Re: [PATCH v6 1/2] sched/numa: introduce per-cgroup NUMA locality info

From: Michal Koutný
Date: Fri Jan 03 2020 - 10:15:00 EST


Hi.

On Fri, Dec 13, 2019 at 09:47:36AM +0800, çè <yun.wang@xxxxxxxxxxxxxxxxx> wrote:
> By monitoring the increments, we will be able to locate the per-cgroup
> workload which NUMA Balancing can't helpwith (usually caused by wrong
> CPU and memory node bindings), then we got chance to fix that in time.
I just wonder do the data based on increments match with those you
obtained previously?

> +static inline void
> +update_task_locality(struct task_struct *p, int pnid, int cnid, int pages)
> +{
> + if (!static_branch_unlikely(&sched_numa_locality))
> + return;
> +
> + /*
> + * pnid != cnid --> remote idx 0
> + * pnid == cnid --> local idx 1
> + */
> + p->numa_page_access[!!(pnid == cnid)] += pages;
If the per-task information isn't used anywhere, why not accumulate
directly into task's cfs_rq->{local,remote}_page_access?

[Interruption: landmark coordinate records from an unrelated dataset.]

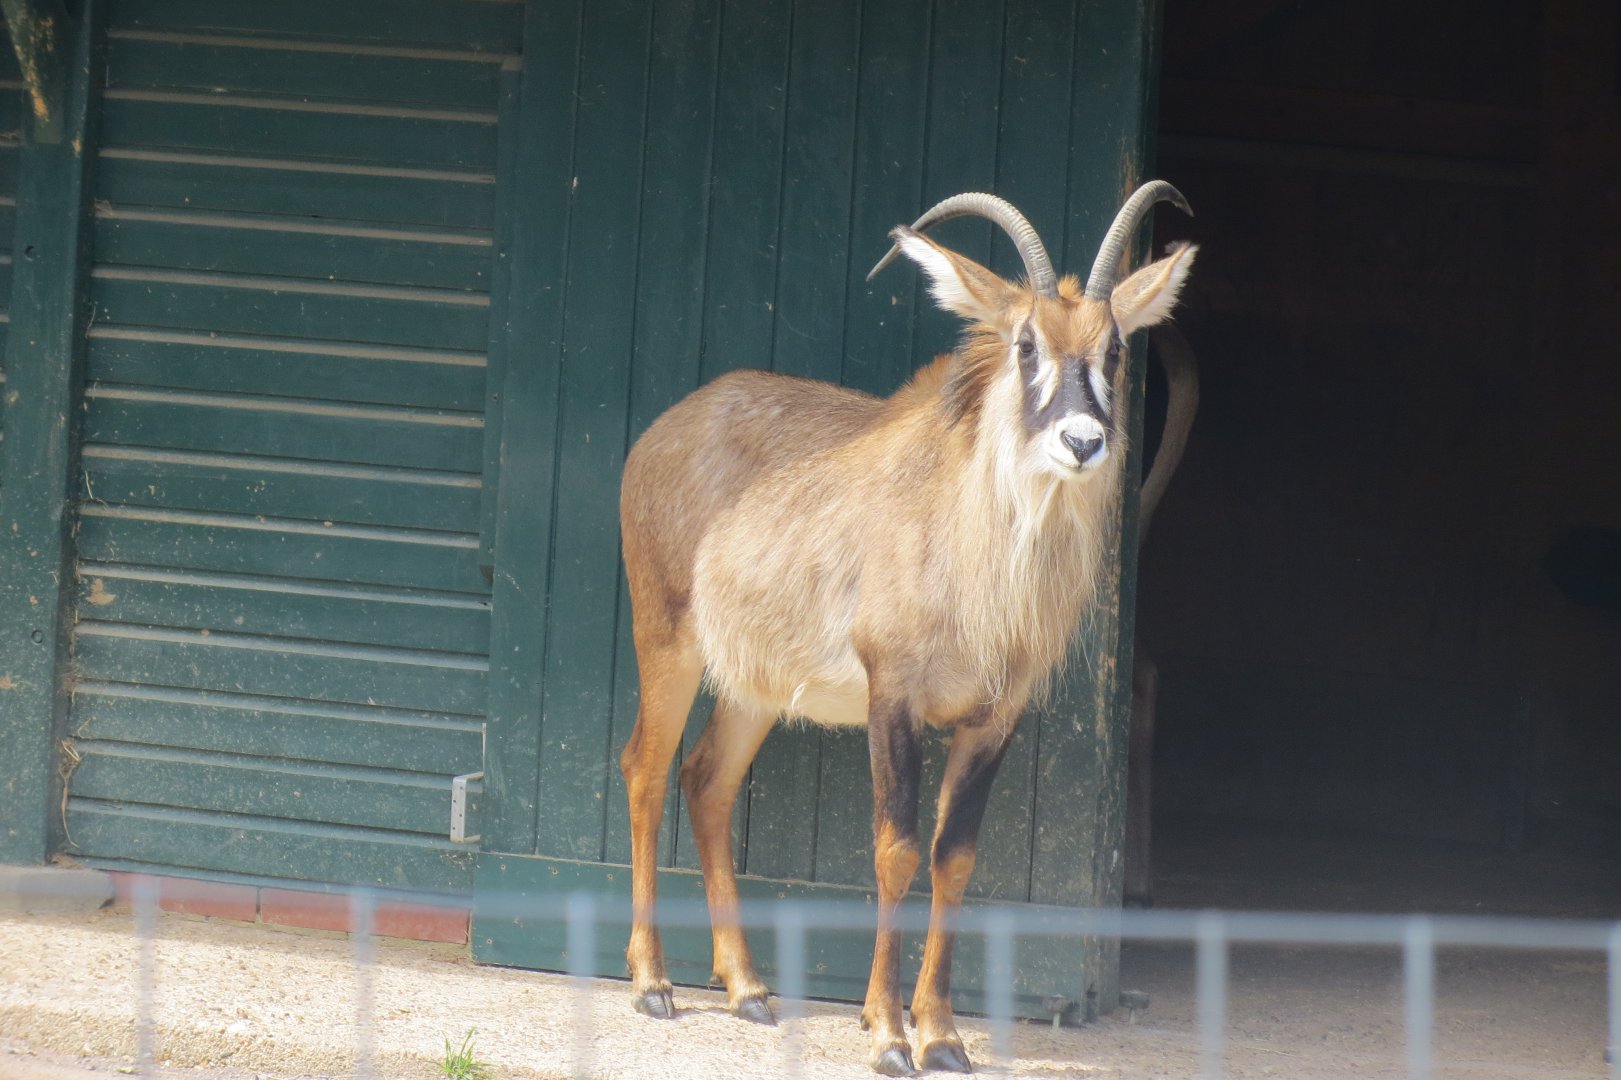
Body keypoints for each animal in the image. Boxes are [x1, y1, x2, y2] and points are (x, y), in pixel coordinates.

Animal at [619, 182, 1196, 1075]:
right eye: (1025, 344)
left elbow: (952, 857)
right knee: (646, 771)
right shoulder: (892, 696)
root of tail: (663, 431)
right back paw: (651, 983)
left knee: (706, 780)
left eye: (1113, 350)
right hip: (667, 644)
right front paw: (890, 1035)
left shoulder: (993, 716)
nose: (1082, 441)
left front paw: (941, 1033)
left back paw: (748, 989)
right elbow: (894, 849)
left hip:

> @@ -4298,6 +4359,7 @@ entity_tick(struct cfs_rq *cfs_rq, struct sched_entity *curr, int queued)
> */
> update_load_avg(cfs_rq, curr, UPDATE_TG);
> update_cfs_group(curr);
> + update_group_locality(cfs_rq);
With the per-NUMA node time tracked separately, isn't it unnecessary
doing group updates inside entity_tick?


Regards,
Michal